If so, my ETP unit price target range is $63-65. Such unit appreciation would decrease the yield to around 5.9%: well-aligned with the midstream peer group. Indeed, such a yield will also offer MLP unit holders a sufficient income return above the anticipated rate for no-risk, 10-year Treasury investments.
Unquestionably the story is good for ETP. Nevertheless, readers who visited my November 20 Seeking Alpha Energy Transfer article noted I suggested Energy Transfer Equity may actually offer better growth opportunities, and with it better total investment returns.
The Analyst Day presentations reinforced that view.
My expectation is that Energy Transfer Equity may raise its annualized cash distribution to as high as $3 per unit over the course of 2014. That represents an 11% increase from the current $2.69 level. Explosive top-line growth should begin to make its way to the bottom line as evidenced by widening EBITDA margins.

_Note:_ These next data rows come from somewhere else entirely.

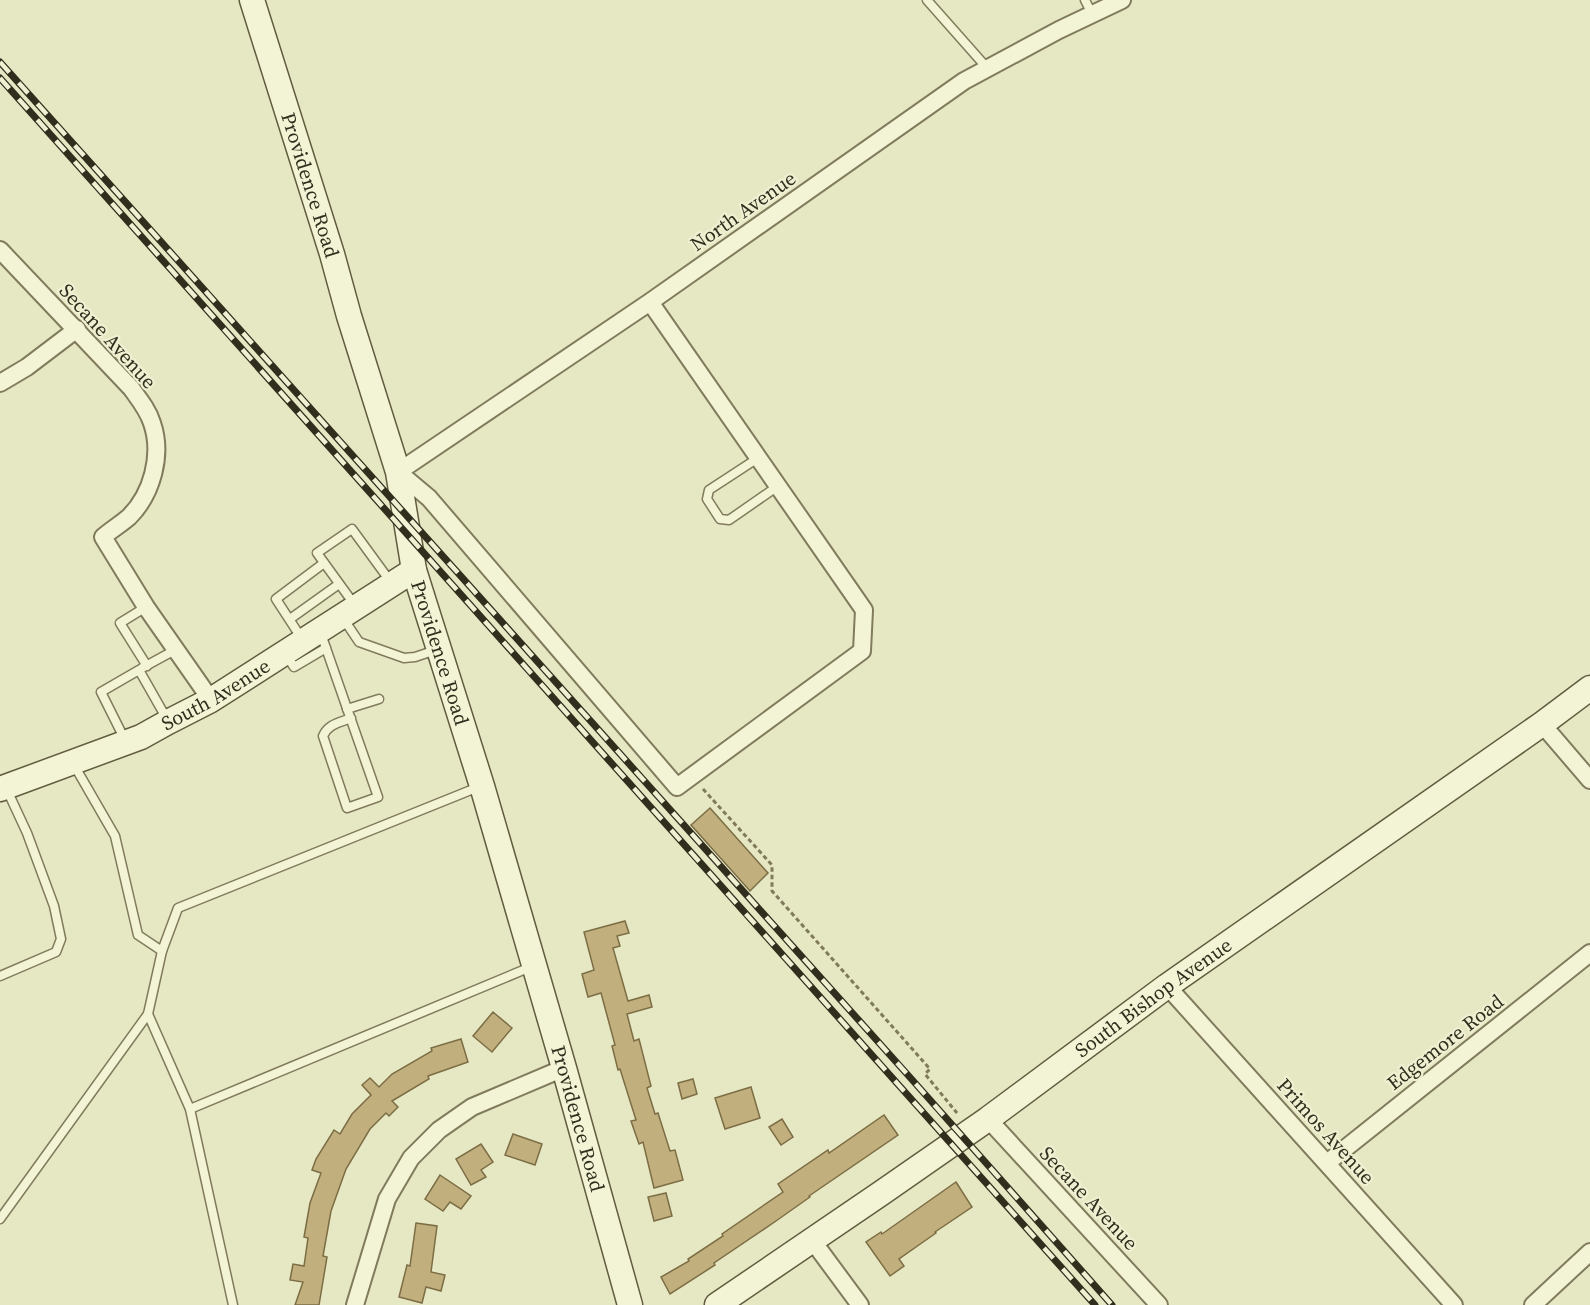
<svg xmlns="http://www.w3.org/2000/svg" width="1590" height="1305" viewBox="0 0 1590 1305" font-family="'Source Serif 4',serif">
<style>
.building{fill:#c1b07d;stroke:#7c6d45;stroke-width:1.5}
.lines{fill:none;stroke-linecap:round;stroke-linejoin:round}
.lane-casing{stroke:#807b5c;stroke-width:11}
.street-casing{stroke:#807b5c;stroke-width:20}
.secondary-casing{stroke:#615c3f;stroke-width:27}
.path{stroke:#807b5c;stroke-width:3;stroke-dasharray:4.5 3;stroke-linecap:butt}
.lane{stroke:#f3f4d5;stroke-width:8}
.street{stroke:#f3f4d5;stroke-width:16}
.secondary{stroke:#f3f4d5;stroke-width:24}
.rail-casing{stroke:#312e1e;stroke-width:7}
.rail{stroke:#eff0d1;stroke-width:4.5;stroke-dasharray:14;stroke-linecap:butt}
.labels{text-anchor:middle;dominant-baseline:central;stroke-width:4.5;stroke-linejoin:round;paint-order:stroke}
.street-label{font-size:20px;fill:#312e1e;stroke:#eff0d1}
</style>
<rect width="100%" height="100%" fill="#e6e8c3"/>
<g class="building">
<polygon points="710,808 768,873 750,891 691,825"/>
<polygon points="625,921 629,933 617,936 620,946 613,948 628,1001 649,995 652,1007 627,1014 634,1041 639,1039 651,1086 647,1088 655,1114 658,1113 670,1151 675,1150 683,1180 654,1188 643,1142 639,1144 631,1121 636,1120 620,1069 618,1070 612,1046 615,1045 601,993 588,997 582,974 594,970 584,932"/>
<polygon points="493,1012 512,1028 492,1052 473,1036"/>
<polygon points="461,1039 468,1062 428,1076 429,1079 392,1101 398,1107 389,1116 386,1113 370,1129 346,1169 331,1211 323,1256 327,1257 319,1305 295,1305 303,1282 290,1280 293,1264 304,1266 308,1238 304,1237 310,1203 321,1173 312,1170 316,1159 334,1130 340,1134 352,1114 371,1095 362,1085 370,1078 379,1087 392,1074 432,1051 431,1048"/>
<polygon points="693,1079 697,1094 682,1099 678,1083"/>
<polygon points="751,1087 760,1118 725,1129 715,1098"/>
<polygon points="884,1115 898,1135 809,1196 810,1197 776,1221 714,1263 715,1265 670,1294 661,1277 689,1261 688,1259 723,1236 722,1234 783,1192 778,1184 828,1150 829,1153"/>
<polygon points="782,1119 793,1137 781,1145 769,1127"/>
<polygon points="513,1134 542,1144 535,1165 505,1155"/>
<polygon points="481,1144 493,1162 481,1170 486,1177 471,1185 456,1159"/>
<polygon points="440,1175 471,1196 461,1209 450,1202 443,1211 425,1199"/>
<polygon points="956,1182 972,1207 935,1232 936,1233 899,1259 904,1266 890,1276 866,1242 881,1232 882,1234"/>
<polygon points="666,1193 672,1216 654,1221 648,1197"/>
<polygon points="416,1223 437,1226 431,1272 445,1275 441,1291 426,1287 422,1303 399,1297 407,1265 410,1266"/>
</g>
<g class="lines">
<g class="lane-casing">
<g id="lane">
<polyline points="927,0 988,69"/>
<polyline points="1085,0 1092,14"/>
<polyline points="758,458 709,490 707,499 720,519 729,520 778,486"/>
<polyline points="354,604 317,553 352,529 390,581"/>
<polyline points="146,607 120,623 147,666"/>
<polyline points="343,618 359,642 404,658 415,657 436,650"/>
<polyline points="290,619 339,584"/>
<path d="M320,631L378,797L347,808L323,736C328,724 339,723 351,718"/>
<polyline points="302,639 276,599 324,563"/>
<polyline points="285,653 294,667 326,648"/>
<polyline points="142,668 175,650"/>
<polyline points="347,709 379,699"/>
<polyline points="126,742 101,692 139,670 168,721"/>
<polyline points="74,765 115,836 138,935 162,951"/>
<polyline points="0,976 56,952 61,939 54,906 27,833 7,790"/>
<polyline points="148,1014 190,1109 233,1305"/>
<polyline points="190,1109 533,966"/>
<polyline points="0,1219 148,1014 162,951 178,908 481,786"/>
</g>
</g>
<g class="street-casing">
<g id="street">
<path d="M0,250L131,388C139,399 148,410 152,423C163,455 152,494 129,517C121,524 111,530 103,537L146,607L211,700"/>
<polyline points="650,302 864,610 862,651 677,787 429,498 398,472 650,302 964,81 1059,30 1122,0"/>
<polyline points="0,383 27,367 77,329"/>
<polyline points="1542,724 1590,780"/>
<polyline points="1167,986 1454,1305"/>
<polyline points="988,1119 1159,1305"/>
<polyline points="1327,1163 1590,953"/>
<polyline points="812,1240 860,1305"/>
<polyline points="355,1305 387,1199 411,1158 439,1130 472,1107 564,1068"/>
<polyline points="1533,1305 1590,1252"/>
</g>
</g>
<g class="secondary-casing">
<g id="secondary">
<path id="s1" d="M252,0L332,254L349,316L398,472L414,570L482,786L564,1068L630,1305"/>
<path id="s2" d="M0,789L141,737L168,722L211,700L414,570"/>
<path id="s3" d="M717,1305L880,1194L988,1119L1167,986L1542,724L1590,688"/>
</g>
</g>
<polyline class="path" points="703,789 772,865 772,891 930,1069 925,1074 957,1113"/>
<use href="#lane" class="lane"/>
<use href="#street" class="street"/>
<use href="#secondary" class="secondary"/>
<g class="rail-casing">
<g id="rail">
<polyline points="0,62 907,1074 1112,1305"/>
<polyline points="0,78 1095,1305"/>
</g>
</g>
<use href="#rail" class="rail"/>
</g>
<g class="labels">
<g class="street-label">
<text stroke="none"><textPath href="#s1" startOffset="194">Providence Road</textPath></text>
<text transform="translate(743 211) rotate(-35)">North Avenue</text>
<text transform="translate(108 336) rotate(48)">Secane Avenue</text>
<text stroke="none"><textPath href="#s1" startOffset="680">Providence Road</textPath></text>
<text stroke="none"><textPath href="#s2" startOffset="236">South Avenue</textPath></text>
<text stroke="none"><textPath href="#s3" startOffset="534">South Bishop Avenue</textPath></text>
<text transform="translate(1445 1042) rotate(-38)">Edgemore Road</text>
<text stroke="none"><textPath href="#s1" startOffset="1166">Providence Road</textPath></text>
<text transform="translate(1326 1131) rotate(48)">Primos Avenue</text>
<text transform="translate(1089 1198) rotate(47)">Secane Avenue</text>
</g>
</g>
</svg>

In 2013, I expect Energy Transfer Equity to report 10-K operating cash flow of ~$8.80 per unit. Estimating a modest 10% improvement in 2014, then applying a conservative 9x Price-to-Operating Cash Flow multiple, a target price of $87 appears reasonable. Prior to the 2013 third-quarter earnings release, ETE units were priced at $69 each.
However, my bullish view of these units isn't about the next twelve months. It's about a multi-year run of accelerating revenue growth and widening margins, all built upon a lower-risk General Partner business plan.
Most of ETE's revenues simply roll in via cash distributions and IDRs from ETP, SXL and RGP. Growth in these MLPs leverage up Energy Transfer Equity returns.
Disclosure: This article is not a recommendation to buy or sell units of ETP or ETE. Investors should perform their own careful due diligence, or consult a professional financial advisor before making any final investment decision. Good luck with all your 2013 investments.
Disclosure: I am long ETP, ETE. I wrote this article myself, and it expresses my own opinions. I am not receiving compensation for it (other than from Seeking Alpha). I have no business relationship with any company whose stock is mentioned in this article.
Additional disclosure: I took a position in ETE prior to the Energy Transfer third-quarter earnings release.